#### [EXERCISE REQUIREMENTS]
Without the pictures, output the records below word for word.

#### [DATA FOR REVIEW]
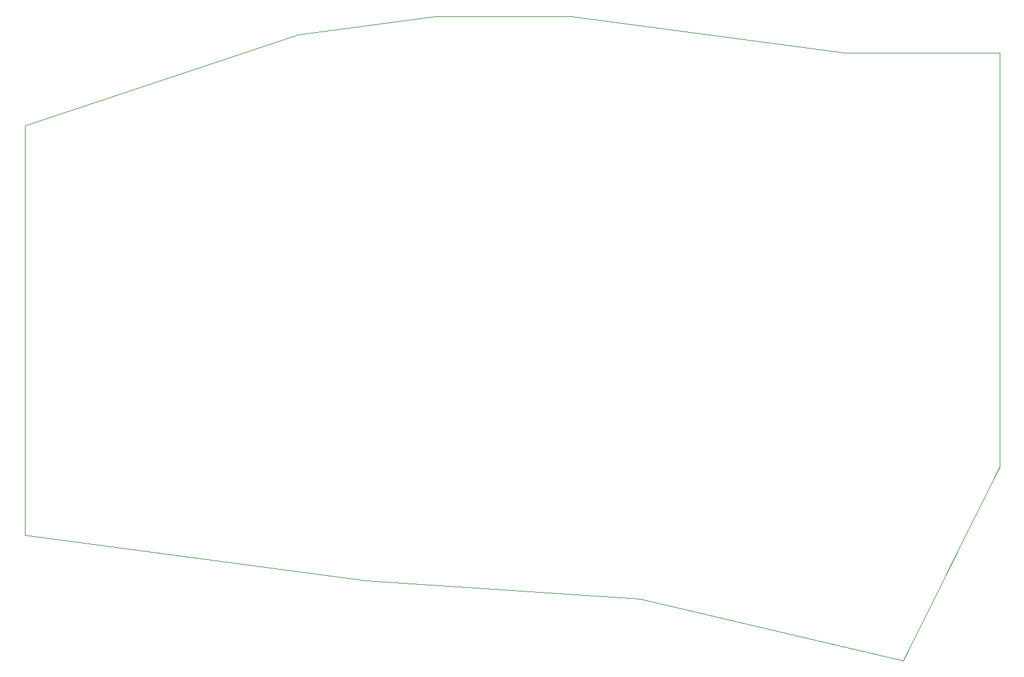
<source format=gm1>
From 091566813df47450a6fca945339cd1e1ba90c915 Mon Sep 17 00:00:00 2001
From: Marc Poulhiès <dkm@kataplop.net>
Date: Wed, 2 Sep 2020 16:06:58 +0200
Subject: Initial work for Pouetpouet board

Based on keyseebee but now very different.
---
 pcb/gerbers/v0.1/left/left-Edge.Cuts.gm1 | 38 --------------------------------
 1 file changed, 38 deletions(-)
 delete mode 100644 pcb/gerbers/v0.1/left/left-Edge.Cuts.gm1

(limited to 'pcb/gerbers/v0.1/left/left-Edge.Cuts.gm1')

diff --git a/pcb/gerbers/v0.1/left/left-Edge.Cuts.gm1 b/pcb/gerbers/v0.1/left/left-Edge.Cuts.gm1
deleted file mode 100644
index 28ead8c..0000000
--- a/pcb/gerbers/v0.1/left/left-Edge.Cuts.gm1
+++ /dev/null
@@ -1,38 +0,0 @@
-G04 #@! TF.GenerationSoftware,KiCad,Pcbnew,5.0.2+dfsg1-1*
-G04 #@! TF.CreationDate,2020-08-02T18:17:46+02:00*
-G04 #@! TF.ProjectId,left,6c656674-2e6b-4696-9361-645f70636258,rev?*
-G04 #@! TF.SameCoordinates,Original*
-G04 #@! TF.FileFunction,Profile,NP*
-%FSLAX46Y46*%
-G04 Gerber Fmt 4.6, Leading zero omitted, Abs format (unit mm)*
-G04 Created by KiCad (PCBNEW 5.0.2+dfsg1-1) date dim. 02 août 2020 18:17:46 CEST*
-%MOMM*%
-%LPD*%
-G01*
-G04 APERTURE LIST*
-%ADD10C,0.100000*%
-G04 APERTURE END LIST*
-D10*
-X104775000Y-114300000D02*
-X104775000Y-57150000D01*
-X152400000Y-120650000D02*
-X104775000Y-114300000D01*
-X190500000Y-123190000D02*
-X152400000Y-120650000D01*
-X227203000Y-131826000D02*
-X190500000Y-123190000D01*
-X240665000Y-104775000D02*
-X227203000Y-131826000D01*
-X240665000Y-46990000D02*
-X240665000Y-104775000D01*
-X219075000Y-46990000D02*
-X240665000Y-46990000D01*
-X180975000Y-41910000D02*
-X219075000Y-46990000D01*
-X161925000Y-41910000D02*
-X180975000Y-41910000D01*
-X142875000Y-44450000D02*
-X161925000Y-41910000D01*
-X104775000Y-57150000D02*
-X142875000Y-44450000D01*
-M02*
-- 
cgit v1.2.3


</source>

#### [ANSWER BOX]
<source format=gm1>
From 091566813df47450a6fca945339cd1e1ba90c915 Mon Sep 17 00:00:00 2001
From: Marc Poulhiès <dkm@kataplop.net>
Date: Wed, 2 Sep 2020 16:06:58 +0200
Subject: Initial work for Pouetpouet board

Based on keyseebee but now very different.
---
 pcb/gerbers/v0.1/left/left-Edge.Cuts.gm1 | 38 --------------------------------
 1 file changed, 38 deletions(-)
 delete mode 100644 pcb/gerbers/v0.1/left/left-Edge.Cuts.gm1

(limited to 'pcb/gerbers/v0.1/left/left-Edge.Cuts.gm1')

diff --git a/pcb/gerbers/v0.1/left/left-Edge.Cuts.gm1 b/pcb/gerbers/v0.1/left/left-Edge.Cuts.gm1
deleted file mode 100644
index 28ead8c..0000000
--- a/pcb/gerbers/v0.1/left/left-Edge.Cuts.gm1
+++ /dev/null
@@ -1,38 +0,0 @@
-G04 #@! TF.GenerationSoftware,KiCad,Pcbnew,5.0.2+dfsg1-1*
-G04 #@! TF.CreationDate,2020-08-02T18:17:46+02:00*
-G04 #@! TF.ProjectId,left,6c656674-2e6b-4696-9361-645f70636258,rev?*
-G04 #@! TF.SameCoordinates,Original*
-G04 #@! TF.FileFunction,Profile,NP*
-%FSLAX46Y46*%
-G04 Gerber Fmt 4.6, Leading zero omitted, Abs format (unit mm)*
-G04 Created by KiCad (PCBNEW 5.0.2+dfsg1-1) date dim. 02 août 2020 18:17:46 CEST*
-%MOMM*%
-%LPD*%
-G01*
-G04 APERTURE LIST*
-%ADD10C,0.100000*%
-G04 APERTURE END LIST*
-D10*
-X104775000Y-114300000D02*
-X104775000Y-57150000D01*
-X152400000Y-120650000D02*
-X104775000Y-114300000D01*
-X190500000Y-123190000D02*
-X152400000Y-120650000D01*
-X227203000Y-131826000D02*
-X190500000Y-123190000D01*
-X240665000Y-104775000D02*
-X227203000Y-131826000D01*
-X240665000Y-46990000D02*
-X240665000Y-104775000D01*
-X219075000Y-46990000D02*
-X240665000Y-46990000D01*
-X180975000Y-41910000D02*
-X219075000Y-46990000D01*
-X161925000Y-41910000D02*
-X180975000Y-41910000D01*
-X142875000Y-44450000D02*
-X161925000Y-41910000D01*
-X104775000Y-57150000D02*
-X142875000Y-44450000D01*
-M02*
-- 
cgit v1.2.3


</source>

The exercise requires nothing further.